You might be hugging your job, but the big boss — not so much.
CEO departures across corporate America remain at record levels, while many everyday workers are clinging to their roles as they face a cooling job market, anxiety over AI, and a resurgent no-nonsense management style.
The result is a corporate split screen: CEOs can generally roll out and land on their feet, while workers feel stuck, said Richard Smith, a professor at the Johns Hopkins Carey Business School.
Unlike many rank-and-file employees who rely on regular paychecks and fear layoffs, erstwhile CEOs often have a financial cushion. That means they don’t have to worry if they go a year or two without working, he said.
“As the old saying goes, it’s good to be at the top,” Smith told Business Insider.
Leaders are feeling better than workers
Whether it’s worries about job security or just a painful hangover from the role-swapping frenzy of the Great Resignation, metrics like worker engagement and well-being are down.
Smith, who runs the Human Capital Development Lab at Johns Hopkins, has surveyed US employees annually since 2019 and, in newly tabulated data from 2024 involving more than 1.3 million workers, found that managers and senior leaders reported greater rates of well-being than the average employee.
That’s a reversal, he said, from the early days of the pandemic, when managers reported lower well-being than workers as leaders were fretting over challenges like running remote teams.
‘I can’t make a move right now’
Smith said many workers are now grappling with quality-of-life concerns, such as return-to-office mandates. In other cases, some employees are feeling threatened by AI or otherwise sensing that employers’ demands for their skills are softening. For many workers, he said, it’s leading to a sense of, “I can’t make a move right now.”
CEOs, for various reasons, don’t appear to be as constrained.
By the end of September, 1,650 CEOs at US companies had departed, reports Challenger, Gray & Christmas. The 2025 exits are in line with 2024, which saw the highest annual level since the staffing and coaching firm began tracking CEO turnover in 2002.
Some of the chiefs making moves have high profiles. Linda Yaccarino, who had been running X, stepped down in July. And Spotify’s cofounder and CEO, Daniel Ek, plans to become executive chairman of the streaming service in January. On Friday, Walmart CEO Doug McMillon, 59, said he would retire in January after about a decade in the role.

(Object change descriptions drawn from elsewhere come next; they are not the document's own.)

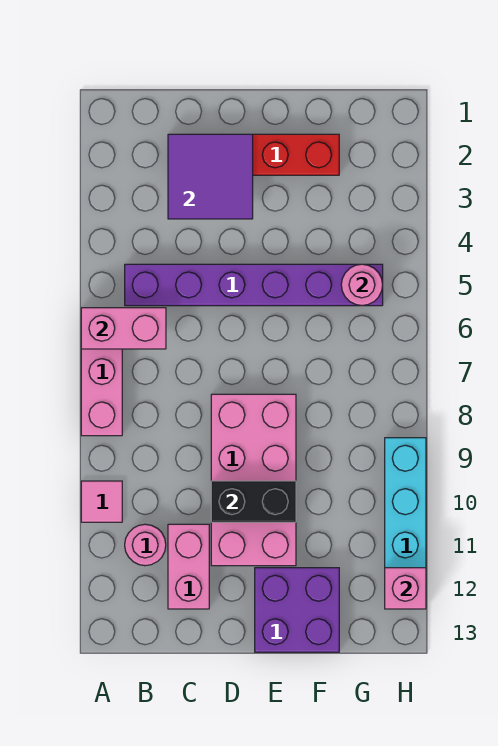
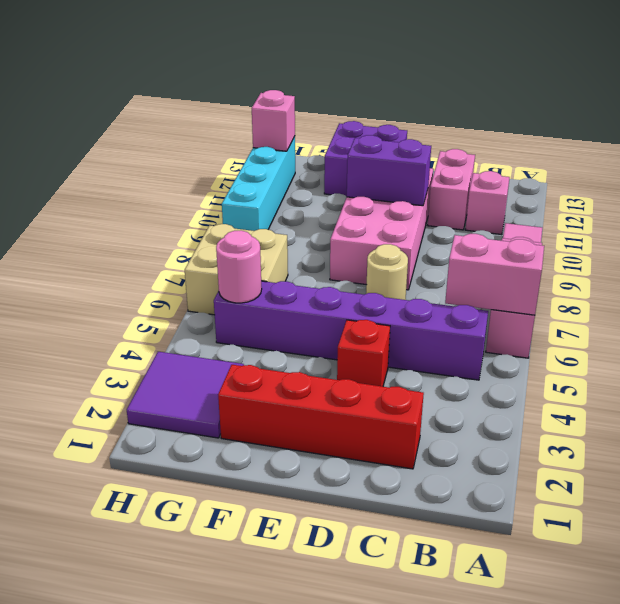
pink round brick B11 level 1 -> pink brick B11 level 1
purple tile C2:D3 level 2 -> purple tile G2:H3 level 1
none -> red brick D4 level 1
none -> tan round brick D7 level 1
black brick D10:E10 level 2 -> purple brick D10:E10 level 2
none -> tan brick G6:H7 level 1

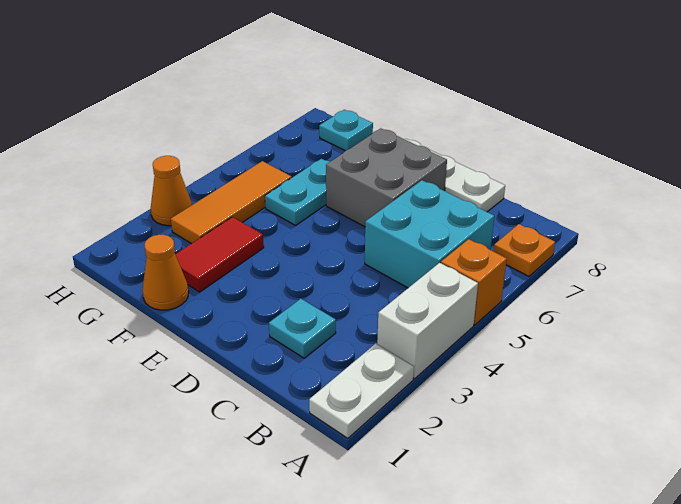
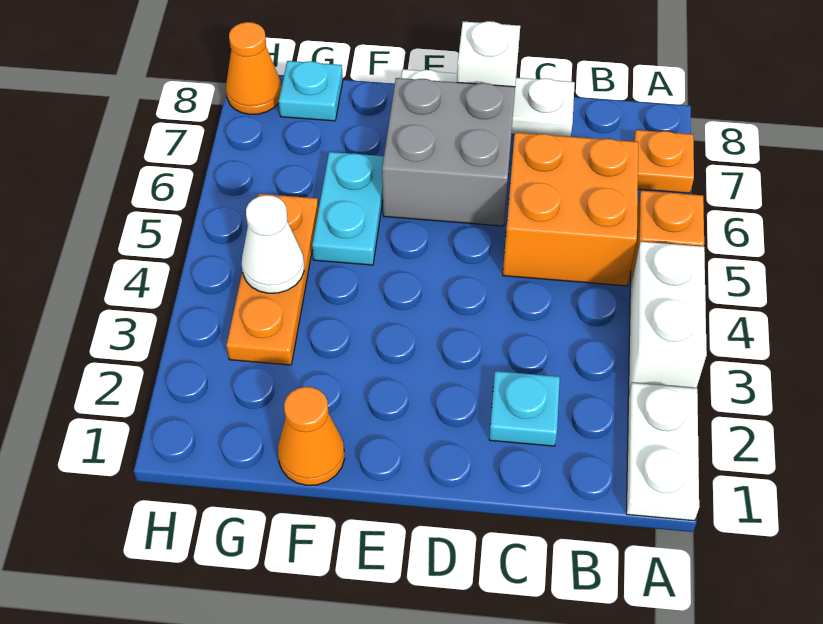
cyan brick B5:C6 level 1 -> orange brick B5:C6 level 1
none -> white brick D8 level 2
red tile F2:F3 level 1 -> none
orange tile G3:G5 level 1 -> orange plate G3:G5 level 1
none -> white cone G4 level 2
orange cone H3 level 1 -> orange cone H8 level 1

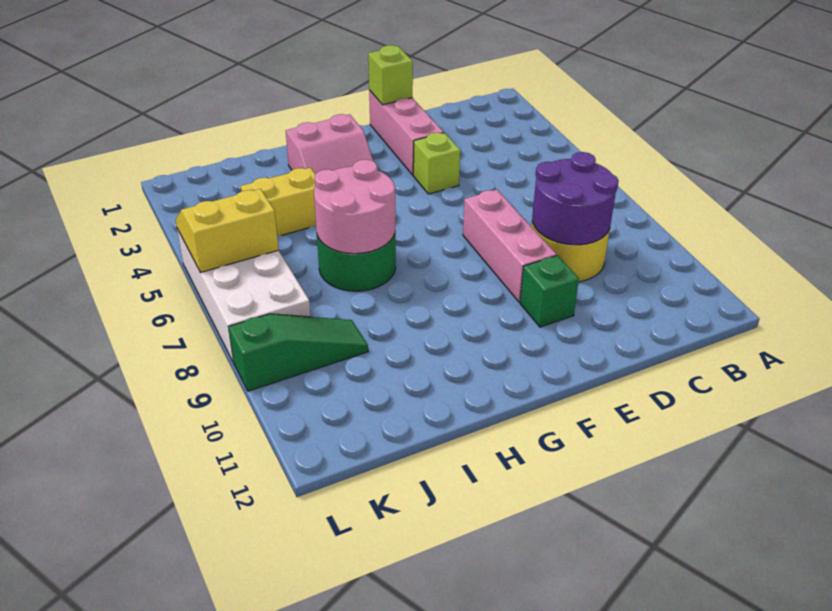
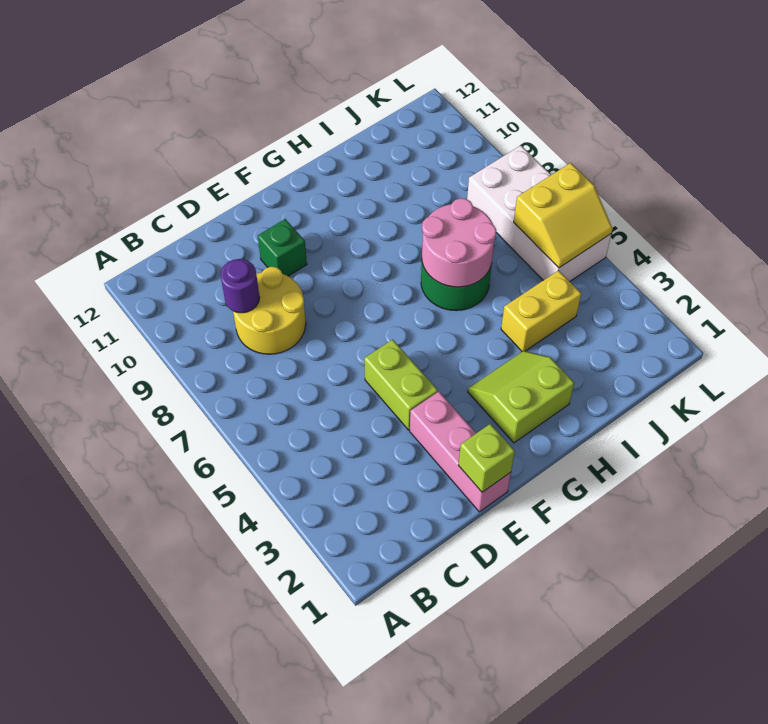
purple round brick C8:D9 level 2 -> purple round brick C9 level 2
lime brick E4 level 1 -> lime brick E4:E5 level 1
pink brick E7:E9 level 1 -> none
pink slope G2:H3 level 1 top 2 -> lime slope G2:H3 level 1 top 2
green slope J9:L9 level 1 top L -> none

CEOs’ tenures are also getting shorter. Departing chiefs had been on the job 7.2 years as of the third quarter, less than the average of 8.4 years in 2021 and 2023, the leadership advisory firm Russell Reynolds Associates found.
Reasons to bounce
Not all CEOs give up their jobs because they want to, of course. Boards can be quick to oust underperformers because directors are under a lot of pressure from shareholders, Jesse Fried, a professor at Harvard Law School, told Business Insider.

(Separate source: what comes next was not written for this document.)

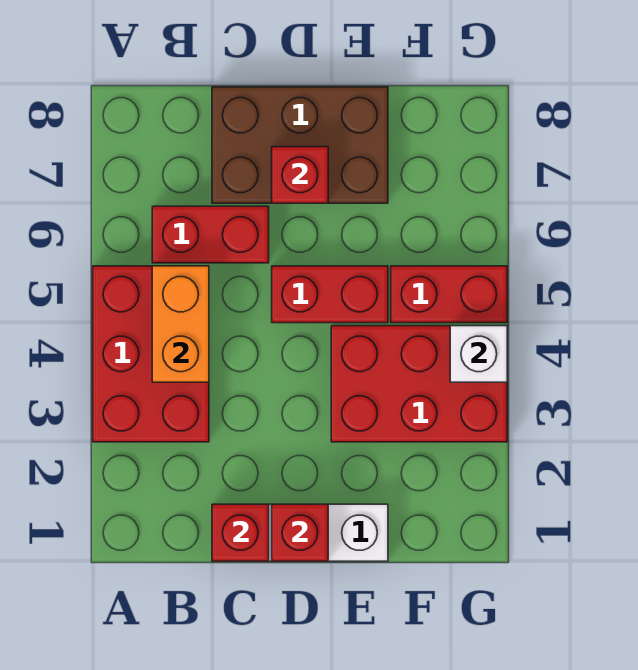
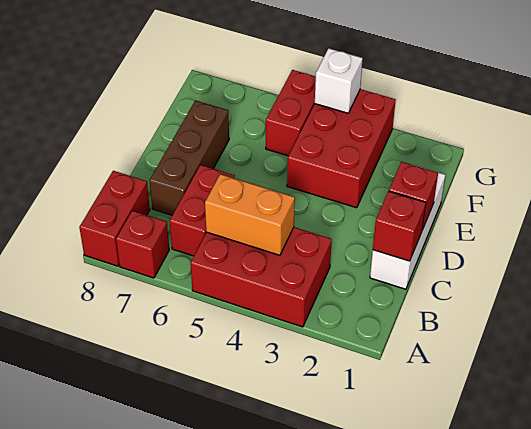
brown brick C7:E8 level 1 -> brown brick C7:E7 level 1
red brick D5:E5 level 1 -> red brick A8:B8 level 1
red brick D7 level 2 -> red brick A7 level 1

The third quarter of 2025 saw record levels of global shareholder activism, Barclays reports.
Broadly, CEOs have more things to juggle than leaders did decades ago, Fried said.
“The environment has become much more dynamic, which makes their job harder,” he said.
The exits come as those in the corner office are also generally getting paid more — a development that Berkshire Hathaway’s Warren Buffett assailed on Monday in a letter to shareholders.
CEOs earned a median of 176.7 times what their typical employee made in 2020, rising to 194.5 times in 2024, the data firm Equilar found.
Regardless, hefty pay packages can give CEOs a big cushion to fall back on if they get the boot — or simply get antsy.
In many cases, Fried said, “If they never want to work again, they can do that.”